Supply Chain Risk Assessment

Transforming Risk Management with Modern-day Platforms

technology automation

Picture this: as a CFO of a large manufacturing company, you wake up to the news that one of your major suppliers has declared bankruptcy. The ripple effect of this sudden event threatens to disrupt your entire supply chain, leading to potential revenue losses amounting to millions. You and your company have been completely blindsided by this development at the supplier’s end and are now staring at a huge loss. Now, imagine if you and your team were pre-warned that this supplier was bleeding. You would have selected an alternate supplier in advance; this would have helped protect your company. The first scenario where the CFO is blindsided would have been more likely a decade ago, but with the advent of digital risk management platforms that aggregate data and assess credit, supplier and compliance risk on a near-real-time basis, the second scenario is more common.

As a CFO, navigating the complex world of risk management is part of your everyday journey. The tasks involved in managing B2B Trade Risks have generally been perceived as being onerous but tech-based risk management platforms help manage these challenges. According to a Deloitte survey in 2023, about 78% of Indian CFOs prioritise technology automation to manage risks. As CFOs juggle a multitude of responsibilities, technology stands out as the key to unlocking efficiency and strategic oversight.

The Journey from Tiresome B2B Risk Management Processes to Near Real-Time Risk Assessment

Do you recall the days when assessing the counterparty risk of an entity was an arduous, manual process, heavily reliant on off-the-shelf credit reports and financial statements from the previous financial year’s filings? The drawback was that this information was often outdated by the time it reached your desk, and the risk assessment processes were not scalable, posing significant challenges for a growing organisation.

Today, risk management platforms have revolutionised this landscape.  By harnessing the power of data, analytics, technology, and machine learning, these platforms predict potential defaults, provide comprehensive credit risk assessments, and monitor risk on an ongoing basis. Here’s how it is possible for companies to leverage these platforms effectively:

1. Near real-time Credit Assessments: Risk management platforms provide near-real-time credit assessments, enabling you to identify potential defaulters promptly and take necessary preventive measures.

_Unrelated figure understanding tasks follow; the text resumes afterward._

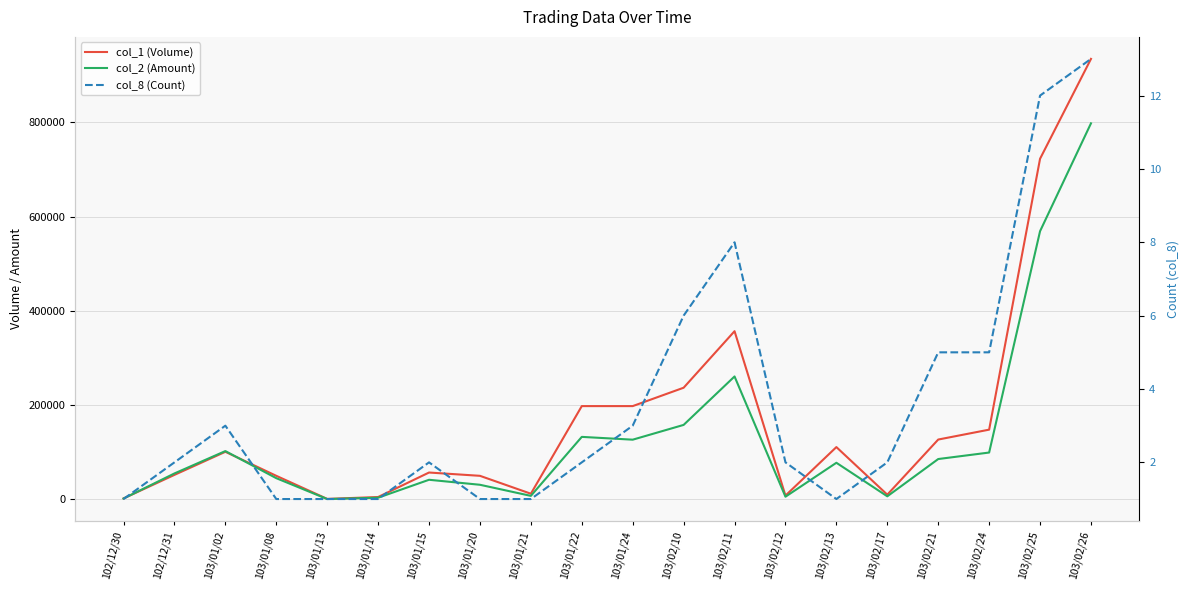

Which series has the largest total across all categories?

col_1 (Volume)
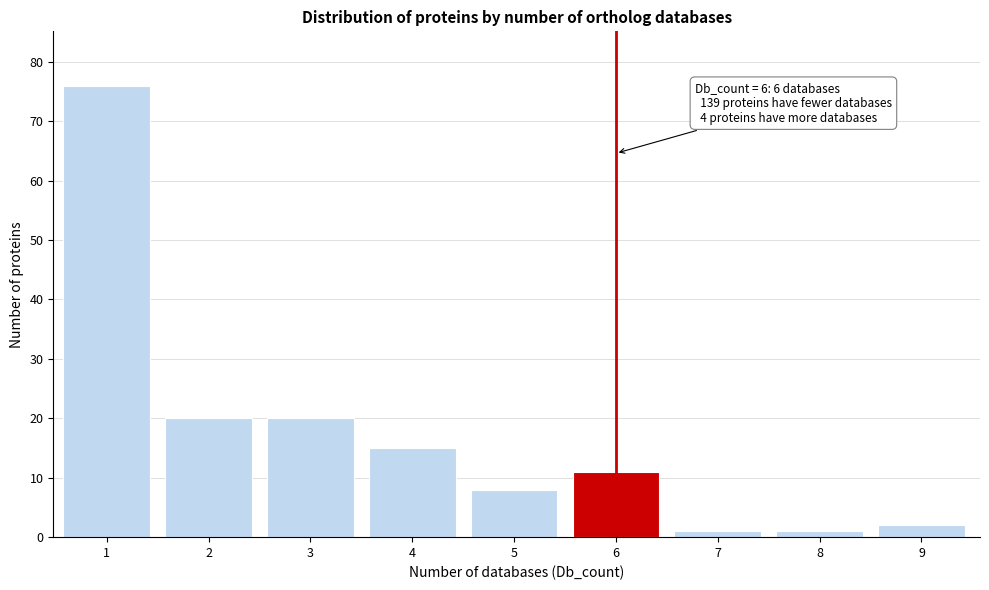

Reading left to right, extract all data points from this chart.

76	20	20	15	8	11	1	1	2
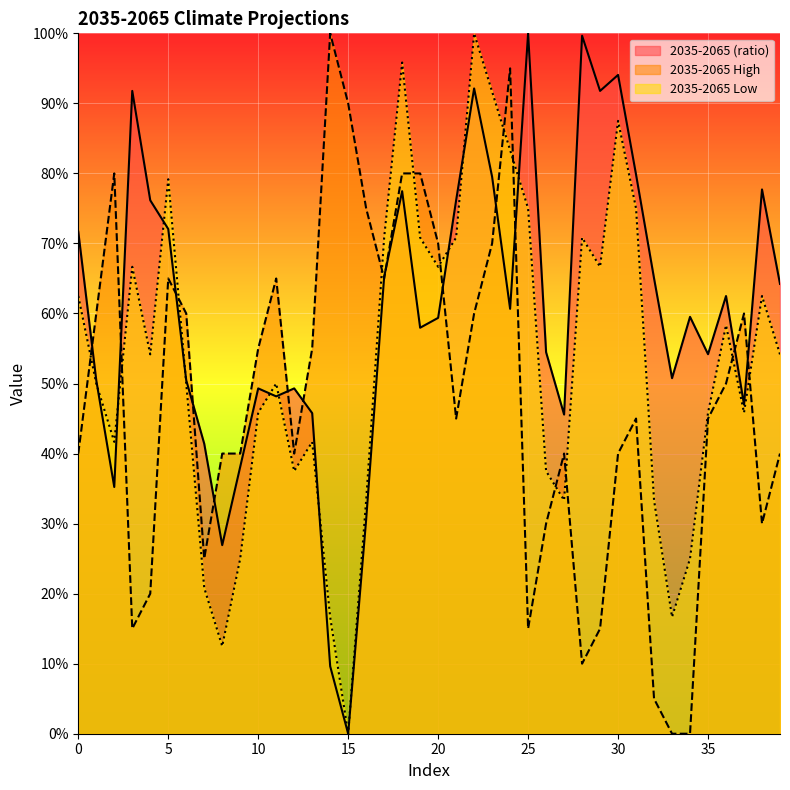

What is the average value of the 2035-2065 High series?

47.9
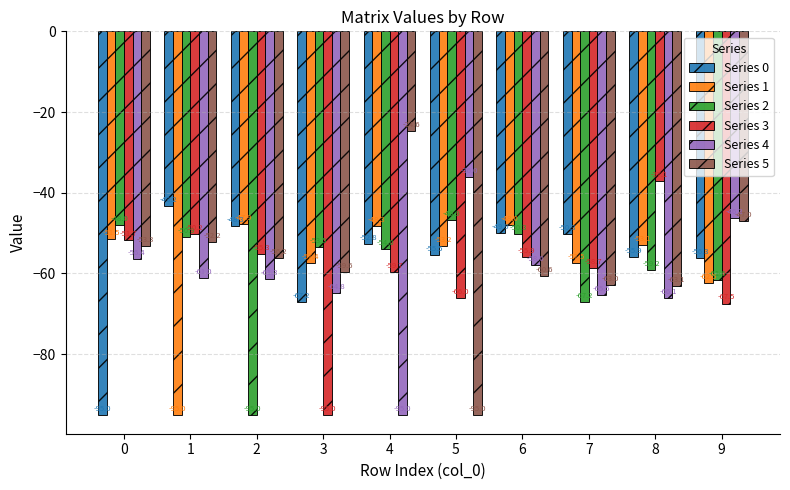

What is the value of the Series 2 bar at the 9th from the left?

-59.2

2. Predictive Analytics: By harnessing the power of AI and machine learning, these platforms predict the probability of credit default by an entity. This empowers CFOs and risk managers to take confident decisions well in advance of an adverse event.

3. Automated Risk Scoring: The Risk Management Platforms provide a Risk Score to a company’s counterparties including customers, distributors, dealers, suppliers or vendors. These Risk Scores assist CFOs in promptly identifying high, medium and low-risk counterparties.

4. Credit Limit Setting: Based on the Risk Scores automatically assigned to counterparties, the platform also recommends credit limits for them. This helps in removing arbitrariness and bias in the credit limit-setting process.

5. Portfolio Risk Management: Risk management platforms present a holistic view of the risk of your entire counterparty portfolio. It is possible to look at the credit risk of your organisation at both a portfolio and granular (individual counterparty) level. The portfolio risk of counterparties can be sliced by region, customer type, industry/ sector, legal constitution, and in numerous other ways, providing users with a more insightful view of risk.

6. Risk Monitoring: A one-time assessment of counterparty risk is not sufficient. The risk needs to be monitored on a continuous basis. A good risk management platform like the Rubix Early Warning System (EWS) aggregates statutory filings, litigation data, and external credit ratings continually. Based on the data collected, the Risk Management Platforms detect the changing credit risk profile of the counterparty and automatically revise their Risk Score upwards or downwards. A drop in the Risk Score assigned by the platform alerts you that the risk profile of the counterparty is deteriorating. You can is take urgent steps to reduce the credit risk exposure to the relevant counterparty.

7. Automation of Processes: Routine tasks such as data collation and MIS generation are automated by risk management platforms, enabling you to focus primarily on decision-making.

To conclude, in a world of escalating risks, you as a CFO need smart and strategic solutions. Risk Management platforms such as the Rubix Automated Risk Management & Monitoring System (Rubix ARMSTM) and Rubix Early Warning System (Rubix EWS) automate much of the data collection, analysis, and risk-scoring process, allowing you to rapidly adapt your exposure based on the changing risk profile of your counterparties. Embracing Risk Management Platforms is not just a defensive investment; it is an investment in building a future-ready and resilient business.